Elsewhere in Asia, several Pacific island nations want to form a joint aviation authority to apply rigorous standards that meet international expectations. And while old An-24s still ply Cambodia’s domestic routes, they’re often parked next to a newer 737. Passengers who once shrugged at the type of equipment being flown are beginning to expect the same service out of Bangkok they might find in Boston.

“They’re just not going to tolerate going on an An-24 anymore,” says Harbison.

'I chose to stay with the airplane'
Yet for air carriers like Buffalo, and the communities they serve, those hand-me-down planes continue to serve a vital role. On Buffalo’s ramp, Jim Smith stands in the cockpit of one of their DC-4s, the “Arctic Distributor.” Once a flagship for American Airlines and Qantas, it could fly 70 passengers at 185 knots from Amsterdam to New York to Los Angeles to Honolulu, circling the world in 14-day cycles. “The 747 of the air was this airplane,” he says. Now it supplies mining camps and tiny villages in the back of beyond.

A C-46 sits in Buffalo Airways' enormous hangar. Walking through the building is like walking through an air museum, except all the planes still fly in regular service.
A C-46 sits in Buffalo Airways' enormous hangar. Walking through the building is like walking through an air museum, except all the planes still fly in regular service.Jim Seida

There’s no hint that the Arctic Distributor or any other plane in Buffalo’s fleet is headed for the junk heap. If anything signals an end, it’s the coming drought of aviation gasoline, which has become harder to buy as shrinking profits drive refineries to stop production. “We’ve got enough parts to keep these things going for another 50 years,” Smith says, “but we’re going to run out of fuel.”

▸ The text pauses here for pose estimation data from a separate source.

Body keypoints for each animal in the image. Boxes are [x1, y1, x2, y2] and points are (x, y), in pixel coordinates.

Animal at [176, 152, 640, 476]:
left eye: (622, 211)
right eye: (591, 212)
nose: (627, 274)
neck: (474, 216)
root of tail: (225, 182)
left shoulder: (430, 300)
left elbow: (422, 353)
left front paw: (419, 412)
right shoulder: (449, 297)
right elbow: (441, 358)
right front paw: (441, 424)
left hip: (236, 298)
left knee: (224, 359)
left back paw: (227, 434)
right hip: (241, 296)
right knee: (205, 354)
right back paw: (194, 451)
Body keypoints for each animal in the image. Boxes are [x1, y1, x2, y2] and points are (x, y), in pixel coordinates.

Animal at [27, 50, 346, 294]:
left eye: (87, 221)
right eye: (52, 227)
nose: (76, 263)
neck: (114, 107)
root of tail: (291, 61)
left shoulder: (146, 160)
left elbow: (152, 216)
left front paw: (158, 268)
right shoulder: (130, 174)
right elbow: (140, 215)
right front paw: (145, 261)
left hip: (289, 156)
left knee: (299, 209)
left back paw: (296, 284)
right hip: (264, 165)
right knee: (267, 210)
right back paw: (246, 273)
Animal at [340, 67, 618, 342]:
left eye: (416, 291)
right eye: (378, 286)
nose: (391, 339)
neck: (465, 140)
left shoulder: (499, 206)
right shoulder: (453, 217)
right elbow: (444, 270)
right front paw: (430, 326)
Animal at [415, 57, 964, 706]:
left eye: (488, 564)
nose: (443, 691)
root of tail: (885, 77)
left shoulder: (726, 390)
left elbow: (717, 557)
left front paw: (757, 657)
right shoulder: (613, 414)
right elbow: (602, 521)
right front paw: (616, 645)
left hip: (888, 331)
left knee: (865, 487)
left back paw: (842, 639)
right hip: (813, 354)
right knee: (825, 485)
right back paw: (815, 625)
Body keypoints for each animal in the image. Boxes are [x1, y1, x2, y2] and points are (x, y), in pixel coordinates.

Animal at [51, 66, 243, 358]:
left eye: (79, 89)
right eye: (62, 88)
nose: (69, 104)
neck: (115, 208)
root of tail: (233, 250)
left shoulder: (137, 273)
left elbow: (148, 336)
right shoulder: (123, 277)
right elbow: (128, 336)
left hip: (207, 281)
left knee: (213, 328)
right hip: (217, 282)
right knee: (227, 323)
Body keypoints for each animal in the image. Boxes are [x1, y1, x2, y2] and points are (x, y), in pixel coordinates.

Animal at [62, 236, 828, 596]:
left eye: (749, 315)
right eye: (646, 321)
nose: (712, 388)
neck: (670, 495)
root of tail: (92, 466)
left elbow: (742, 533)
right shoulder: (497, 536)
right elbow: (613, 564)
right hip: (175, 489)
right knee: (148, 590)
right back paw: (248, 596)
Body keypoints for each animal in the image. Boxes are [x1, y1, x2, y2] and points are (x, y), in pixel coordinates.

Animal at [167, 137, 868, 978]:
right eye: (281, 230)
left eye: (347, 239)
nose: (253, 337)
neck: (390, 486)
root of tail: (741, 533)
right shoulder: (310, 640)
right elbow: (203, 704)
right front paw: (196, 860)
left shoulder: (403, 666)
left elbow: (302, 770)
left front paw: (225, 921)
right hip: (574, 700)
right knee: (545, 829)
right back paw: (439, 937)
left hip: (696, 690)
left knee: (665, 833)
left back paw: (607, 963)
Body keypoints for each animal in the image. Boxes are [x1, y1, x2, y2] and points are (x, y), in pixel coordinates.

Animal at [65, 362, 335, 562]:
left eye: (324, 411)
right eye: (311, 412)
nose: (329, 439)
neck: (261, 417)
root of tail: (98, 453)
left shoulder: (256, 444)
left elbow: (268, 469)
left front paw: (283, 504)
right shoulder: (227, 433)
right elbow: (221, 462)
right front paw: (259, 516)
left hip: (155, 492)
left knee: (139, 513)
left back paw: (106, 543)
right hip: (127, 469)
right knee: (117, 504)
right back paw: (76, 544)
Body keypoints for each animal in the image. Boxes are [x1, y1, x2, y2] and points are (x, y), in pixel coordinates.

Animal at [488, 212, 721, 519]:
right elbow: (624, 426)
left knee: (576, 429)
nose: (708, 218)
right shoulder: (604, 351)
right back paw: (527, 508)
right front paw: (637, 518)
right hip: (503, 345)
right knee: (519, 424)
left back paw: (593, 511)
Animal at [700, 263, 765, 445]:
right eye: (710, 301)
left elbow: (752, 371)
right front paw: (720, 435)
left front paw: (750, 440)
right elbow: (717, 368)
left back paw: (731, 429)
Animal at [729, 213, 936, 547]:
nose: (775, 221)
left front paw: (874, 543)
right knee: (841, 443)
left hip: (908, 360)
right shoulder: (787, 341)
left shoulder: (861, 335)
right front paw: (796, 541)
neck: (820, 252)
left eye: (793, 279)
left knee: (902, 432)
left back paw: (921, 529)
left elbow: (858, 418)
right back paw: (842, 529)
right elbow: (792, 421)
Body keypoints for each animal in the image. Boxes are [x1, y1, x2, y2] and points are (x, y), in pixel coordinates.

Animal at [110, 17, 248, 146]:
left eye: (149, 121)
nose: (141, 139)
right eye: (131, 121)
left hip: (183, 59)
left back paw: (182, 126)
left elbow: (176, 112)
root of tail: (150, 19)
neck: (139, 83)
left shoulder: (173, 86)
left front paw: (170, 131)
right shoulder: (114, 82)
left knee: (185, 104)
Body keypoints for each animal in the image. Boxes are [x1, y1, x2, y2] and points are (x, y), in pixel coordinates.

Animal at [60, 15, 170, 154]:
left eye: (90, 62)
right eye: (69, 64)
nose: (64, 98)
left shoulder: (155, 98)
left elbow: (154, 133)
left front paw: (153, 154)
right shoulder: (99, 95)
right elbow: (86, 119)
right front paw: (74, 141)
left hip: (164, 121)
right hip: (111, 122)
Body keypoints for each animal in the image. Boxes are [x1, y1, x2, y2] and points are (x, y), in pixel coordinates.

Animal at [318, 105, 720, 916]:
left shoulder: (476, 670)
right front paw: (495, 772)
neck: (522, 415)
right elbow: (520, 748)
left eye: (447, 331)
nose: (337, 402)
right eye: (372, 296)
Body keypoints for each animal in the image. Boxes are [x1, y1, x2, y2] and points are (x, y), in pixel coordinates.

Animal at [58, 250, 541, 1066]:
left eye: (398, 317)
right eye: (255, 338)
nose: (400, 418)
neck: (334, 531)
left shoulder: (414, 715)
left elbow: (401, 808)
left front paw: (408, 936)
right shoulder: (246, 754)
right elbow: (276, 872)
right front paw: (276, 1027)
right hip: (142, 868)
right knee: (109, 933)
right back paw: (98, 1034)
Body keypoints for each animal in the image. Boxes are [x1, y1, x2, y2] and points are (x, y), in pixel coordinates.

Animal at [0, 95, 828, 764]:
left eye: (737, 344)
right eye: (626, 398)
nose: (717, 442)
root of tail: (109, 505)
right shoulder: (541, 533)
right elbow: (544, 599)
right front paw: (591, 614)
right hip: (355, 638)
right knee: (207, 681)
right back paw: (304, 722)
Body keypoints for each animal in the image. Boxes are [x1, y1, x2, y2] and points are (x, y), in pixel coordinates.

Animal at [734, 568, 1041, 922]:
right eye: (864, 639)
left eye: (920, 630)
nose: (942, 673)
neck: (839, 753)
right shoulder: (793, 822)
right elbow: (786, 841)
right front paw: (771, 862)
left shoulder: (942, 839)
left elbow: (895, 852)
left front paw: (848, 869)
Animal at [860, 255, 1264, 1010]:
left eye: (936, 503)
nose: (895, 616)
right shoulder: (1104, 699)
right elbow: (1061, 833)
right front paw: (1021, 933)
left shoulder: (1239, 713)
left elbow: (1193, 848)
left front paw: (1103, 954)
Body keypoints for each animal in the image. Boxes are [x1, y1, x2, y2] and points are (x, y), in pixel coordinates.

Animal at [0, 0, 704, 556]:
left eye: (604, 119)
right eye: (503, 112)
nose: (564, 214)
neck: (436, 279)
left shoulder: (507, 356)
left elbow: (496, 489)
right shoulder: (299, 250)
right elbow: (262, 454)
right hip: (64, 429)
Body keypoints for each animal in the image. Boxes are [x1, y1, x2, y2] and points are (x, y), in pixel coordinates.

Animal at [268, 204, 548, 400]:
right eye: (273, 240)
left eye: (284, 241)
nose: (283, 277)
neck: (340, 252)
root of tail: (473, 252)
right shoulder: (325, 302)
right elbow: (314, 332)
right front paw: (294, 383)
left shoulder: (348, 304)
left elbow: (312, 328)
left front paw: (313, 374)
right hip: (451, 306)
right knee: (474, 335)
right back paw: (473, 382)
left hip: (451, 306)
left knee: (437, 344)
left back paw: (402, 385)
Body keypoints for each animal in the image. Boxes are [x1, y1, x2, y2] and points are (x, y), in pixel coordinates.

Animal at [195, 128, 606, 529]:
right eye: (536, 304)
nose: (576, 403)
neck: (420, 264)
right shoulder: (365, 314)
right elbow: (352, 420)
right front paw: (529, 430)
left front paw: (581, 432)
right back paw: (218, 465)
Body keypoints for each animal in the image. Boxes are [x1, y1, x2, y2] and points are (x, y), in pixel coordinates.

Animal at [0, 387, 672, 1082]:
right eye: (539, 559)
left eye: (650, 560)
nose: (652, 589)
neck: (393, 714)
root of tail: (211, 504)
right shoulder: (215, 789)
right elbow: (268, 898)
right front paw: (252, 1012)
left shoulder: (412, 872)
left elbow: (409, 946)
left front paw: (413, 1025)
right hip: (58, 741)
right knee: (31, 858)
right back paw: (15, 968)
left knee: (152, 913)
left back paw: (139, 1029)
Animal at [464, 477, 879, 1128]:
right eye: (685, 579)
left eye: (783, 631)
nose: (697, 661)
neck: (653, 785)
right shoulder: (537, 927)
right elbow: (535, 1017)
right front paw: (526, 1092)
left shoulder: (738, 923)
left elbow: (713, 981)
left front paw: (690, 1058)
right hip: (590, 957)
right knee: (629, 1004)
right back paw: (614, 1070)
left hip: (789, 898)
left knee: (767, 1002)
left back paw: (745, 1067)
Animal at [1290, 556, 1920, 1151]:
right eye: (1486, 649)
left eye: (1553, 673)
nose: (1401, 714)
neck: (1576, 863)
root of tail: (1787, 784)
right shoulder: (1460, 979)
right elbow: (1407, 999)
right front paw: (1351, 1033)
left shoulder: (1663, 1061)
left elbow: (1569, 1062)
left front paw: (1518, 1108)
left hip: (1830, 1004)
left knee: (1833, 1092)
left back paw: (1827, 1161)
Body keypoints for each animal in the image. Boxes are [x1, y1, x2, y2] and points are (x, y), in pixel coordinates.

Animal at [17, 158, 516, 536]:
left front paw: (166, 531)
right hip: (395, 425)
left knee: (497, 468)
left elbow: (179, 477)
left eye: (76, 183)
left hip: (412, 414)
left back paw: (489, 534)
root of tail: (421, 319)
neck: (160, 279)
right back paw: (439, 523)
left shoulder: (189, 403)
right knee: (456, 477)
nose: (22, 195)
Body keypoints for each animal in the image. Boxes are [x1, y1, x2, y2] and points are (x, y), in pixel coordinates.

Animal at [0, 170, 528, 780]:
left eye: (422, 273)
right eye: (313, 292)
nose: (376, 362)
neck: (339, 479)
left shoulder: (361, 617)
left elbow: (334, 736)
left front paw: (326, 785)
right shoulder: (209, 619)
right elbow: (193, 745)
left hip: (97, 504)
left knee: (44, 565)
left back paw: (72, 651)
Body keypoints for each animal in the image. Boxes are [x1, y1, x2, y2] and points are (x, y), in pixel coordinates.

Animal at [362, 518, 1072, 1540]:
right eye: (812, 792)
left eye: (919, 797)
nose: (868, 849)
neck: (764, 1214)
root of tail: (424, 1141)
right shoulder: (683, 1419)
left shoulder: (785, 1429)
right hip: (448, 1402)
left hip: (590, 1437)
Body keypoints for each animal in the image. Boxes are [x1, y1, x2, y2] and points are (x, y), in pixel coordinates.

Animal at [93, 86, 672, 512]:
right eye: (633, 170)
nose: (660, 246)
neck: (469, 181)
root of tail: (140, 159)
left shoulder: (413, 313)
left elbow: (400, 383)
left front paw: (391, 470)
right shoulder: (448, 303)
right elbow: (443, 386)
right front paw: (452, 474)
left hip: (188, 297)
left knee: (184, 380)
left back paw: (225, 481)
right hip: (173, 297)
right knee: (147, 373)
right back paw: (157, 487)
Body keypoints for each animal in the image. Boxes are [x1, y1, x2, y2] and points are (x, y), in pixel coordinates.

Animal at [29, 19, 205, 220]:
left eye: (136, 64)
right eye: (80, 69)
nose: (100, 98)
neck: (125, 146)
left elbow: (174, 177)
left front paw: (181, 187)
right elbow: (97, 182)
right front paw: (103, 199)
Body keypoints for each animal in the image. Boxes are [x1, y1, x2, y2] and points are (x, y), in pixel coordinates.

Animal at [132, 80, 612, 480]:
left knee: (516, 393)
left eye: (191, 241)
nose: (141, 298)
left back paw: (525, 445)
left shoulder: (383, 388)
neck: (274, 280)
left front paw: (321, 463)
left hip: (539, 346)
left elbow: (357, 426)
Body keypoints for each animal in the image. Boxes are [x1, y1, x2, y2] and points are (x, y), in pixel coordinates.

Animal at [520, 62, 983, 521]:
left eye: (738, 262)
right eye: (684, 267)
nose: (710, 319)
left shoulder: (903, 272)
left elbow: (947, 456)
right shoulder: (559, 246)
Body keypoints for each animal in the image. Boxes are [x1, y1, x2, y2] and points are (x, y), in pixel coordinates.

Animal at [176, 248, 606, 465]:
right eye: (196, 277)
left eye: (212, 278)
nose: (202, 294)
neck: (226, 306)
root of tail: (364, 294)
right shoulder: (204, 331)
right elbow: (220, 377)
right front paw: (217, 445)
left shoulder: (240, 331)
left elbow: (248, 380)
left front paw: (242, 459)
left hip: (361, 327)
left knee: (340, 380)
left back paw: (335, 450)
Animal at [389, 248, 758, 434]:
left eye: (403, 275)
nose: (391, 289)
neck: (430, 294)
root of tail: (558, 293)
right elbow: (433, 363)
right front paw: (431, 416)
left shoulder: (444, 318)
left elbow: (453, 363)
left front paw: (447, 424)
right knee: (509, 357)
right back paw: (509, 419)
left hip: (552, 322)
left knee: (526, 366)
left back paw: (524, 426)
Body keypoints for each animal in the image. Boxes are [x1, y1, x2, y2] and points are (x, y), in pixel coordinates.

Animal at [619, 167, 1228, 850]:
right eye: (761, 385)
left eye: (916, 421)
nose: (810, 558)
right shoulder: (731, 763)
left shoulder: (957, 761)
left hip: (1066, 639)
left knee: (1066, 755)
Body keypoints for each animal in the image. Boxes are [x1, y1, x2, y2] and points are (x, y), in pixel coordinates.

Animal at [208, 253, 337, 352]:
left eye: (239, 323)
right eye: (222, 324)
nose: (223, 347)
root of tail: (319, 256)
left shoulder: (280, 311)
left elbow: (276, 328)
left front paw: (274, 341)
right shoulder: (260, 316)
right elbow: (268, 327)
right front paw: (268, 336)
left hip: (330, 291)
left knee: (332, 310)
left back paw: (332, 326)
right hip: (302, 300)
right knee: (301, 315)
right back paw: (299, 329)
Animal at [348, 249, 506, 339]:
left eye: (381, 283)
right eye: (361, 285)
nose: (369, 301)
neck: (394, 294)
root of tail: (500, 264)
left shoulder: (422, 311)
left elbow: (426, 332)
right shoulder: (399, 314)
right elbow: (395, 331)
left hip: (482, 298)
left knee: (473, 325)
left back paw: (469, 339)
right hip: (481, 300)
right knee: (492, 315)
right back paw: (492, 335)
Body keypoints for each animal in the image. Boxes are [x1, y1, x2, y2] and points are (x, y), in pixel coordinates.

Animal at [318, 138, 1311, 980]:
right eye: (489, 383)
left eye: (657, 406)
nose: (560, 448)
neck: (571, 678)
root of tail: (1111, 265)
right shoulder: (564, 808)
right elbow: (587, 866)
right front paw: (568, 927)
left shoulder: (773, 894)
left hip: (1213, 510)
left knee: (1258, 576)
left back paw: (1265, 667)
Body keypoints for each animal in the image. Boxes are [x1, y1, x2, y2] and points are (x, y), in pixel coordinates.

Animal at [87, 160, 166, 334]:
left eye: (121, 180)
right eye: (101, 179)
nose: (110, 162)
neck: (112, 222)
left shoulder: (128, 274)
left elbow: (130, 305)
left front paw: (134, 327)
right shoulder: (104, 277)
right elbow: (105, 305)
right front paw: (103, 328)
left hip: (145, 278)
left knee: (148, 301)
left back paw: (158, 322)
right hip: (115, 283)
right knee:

Even that might not ground the DC-3. A Wisconsin company, Basler Turbo Conversions, has been stripping the beloved Gooney Birds down to their skeletons, replacing old radial engines with new jet-fuel turboprops and overhauling the interiors. Customers include everyone from the U.S. Forest Service to Antarctic tour operators.

Buffalo, meantime, has its daily sked to fly. It competes for passengers with airlines that use newer, faster planes. With a quiet nonchalance, its crews keep the DC-3 in the air, flying in the face of modern aviation with each round trip.

“I chose to stay with the airplane, and I’m very happy I did,” McBryan offers, reflectively. “I hope to fly them for another 35 years.”